References

Beginner-friendly references for web development, with live, editable examples.

The JavaScript clipboard.writeText() method

Method JavaScript All modern browsers Updated
Quick answer

The navigator.clipboard.writeText() method copies a string to the system clipboard. It returns a promise, so await navigator.clipboard.writeText(text). It must be triggered by a user gesture (like a click) and only works in a secure context (HTTPS or localhost). It's the modern replacement for the deprecated document.execCommand("copy").

Overview

navigator.clipboard.writeText() is the modern Clipboard API for copying text. Pass it a string and it writes that to the user's clipboard, returning a promise that resolves when the copy succeeds. The typical use is a "copy to clipboard" button next to a code snippet, a share link, or a coupon code: await navigator.clipboard.writeText(code), then show a "Copied!" confirmation.

There are firm requirements for security and privacy. It must be called in response to a user gesture (a click or key press) — you can't silently copy on page load — and the page must be in a secure context (HTTPS, or localhost during development). Because it returns a promise that can reject (permission denied, not focused), wrap it in try...catch with async/await and handle failure gracefully.

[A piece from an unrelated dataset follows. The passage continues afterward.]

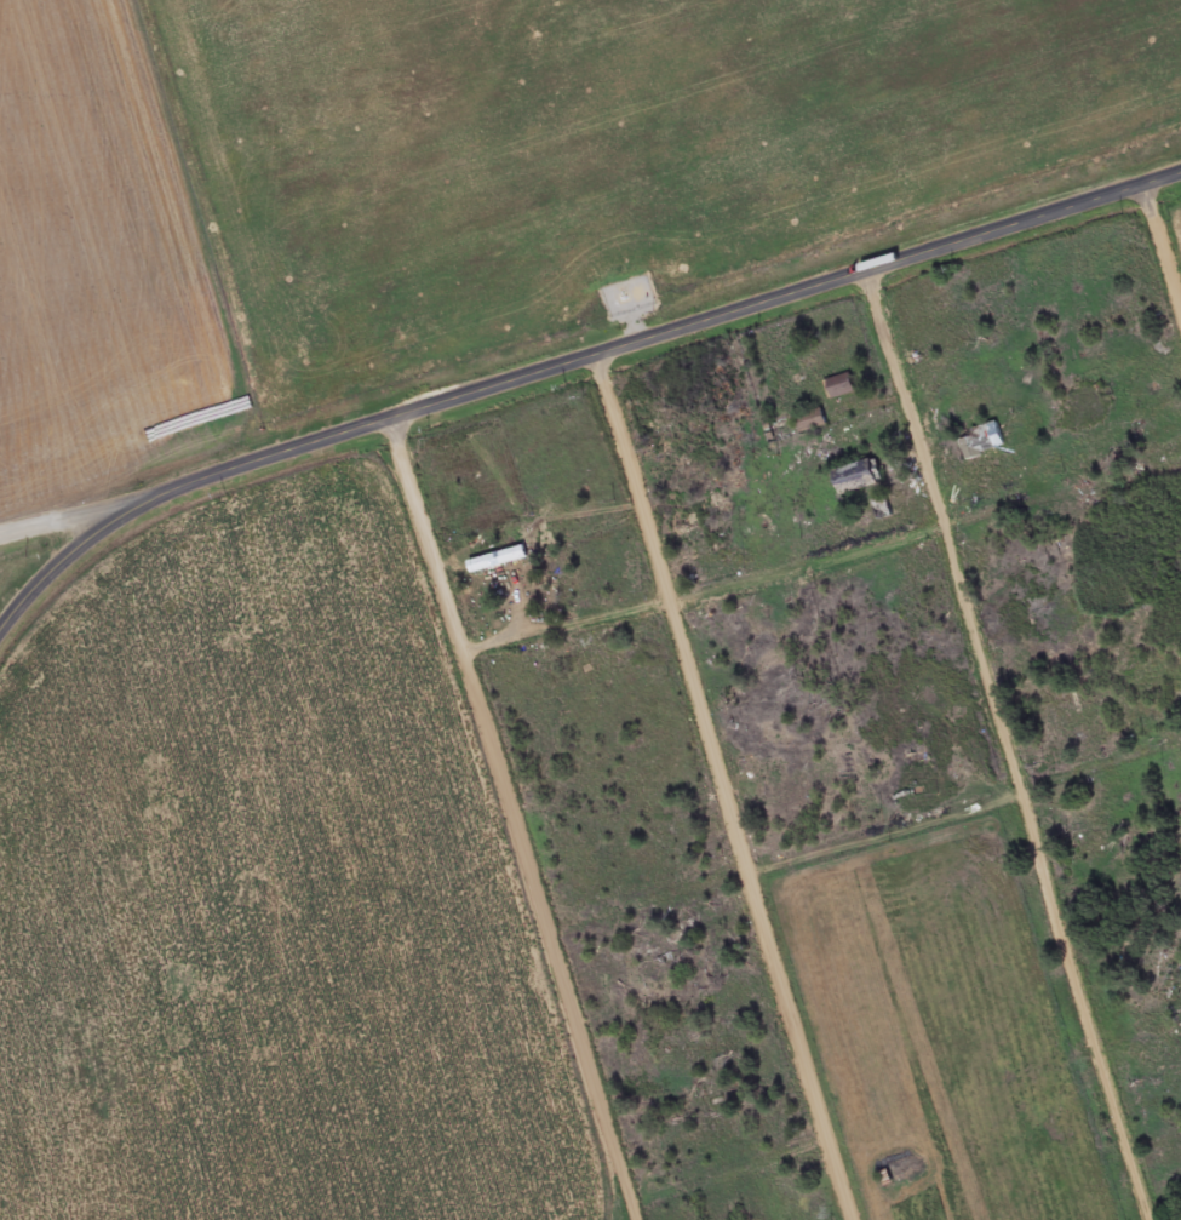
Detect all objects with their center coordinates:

It replaced the old document.execCommand("copy"), which was synchronous, clunky (it required selecting a hidden element) and is now deprecated. The Clipboard API also has readText() for pasting (which prompts for permission) and a lower-level write()/read() for images and other formats, but writeText() covers the overwhelmingly common copy-text case.

Syntax

await navigator.clipboard.writeText(text);

button.addEventListener("click", async () => {
  try {
    await navigator.clipboard.writeText("Hello!");
    // show "Copied!"
  } catch (err) {
    // copy failed (permission / not focused)
  }
});

Parameters

The clipboard.writeText() method accepts the following parameters.

Parameter Description
text The string to write to the clipboard.

Example

Live example
// a copy-to-clipboard button
const btn = document.querySelector('#copy');

btn.addEventListener('click', async () => {
  try {
    await navigator.clipboard.writeText('https://codeshack.io');
    btn.textContent = 'Copied!';
    setTimeout(() => { btn.textContent = 'Copy link'; }, 1500);
  } catch (err) {
    btn.textContent = 'Copy failed';
  }
});

Best practices

  • Call it from a user gesture (a click) — it won't work on page load.
  • It needs a secure context (HTTPS or localhost).
  • Wrap it in try...catch with await and confirm success in the UI.
  • Use it instead of the deprecated document.execCommand("copy").

Frequently asked questions

How do I copy text to the clipboard in JavaScript?
Use await navigator.clipboard.writeText(text) inside a click handler. It returns a promise.
Why does clipboard.writeText() fail?
It must be triggered by a user gesture and run in a secure context (HTTPS/localhost). Outside those, or without permission, the promise rejects.
What replaced document.execCommand("copy")?
The Clipboard API — navigator.clipboard.writeText() — which is promise-based and is the modern, recommended approach.
How do I read from the clipboard?
Use navigator.clipboard.readText(), which prompts the user for permission and returns a promise with the text.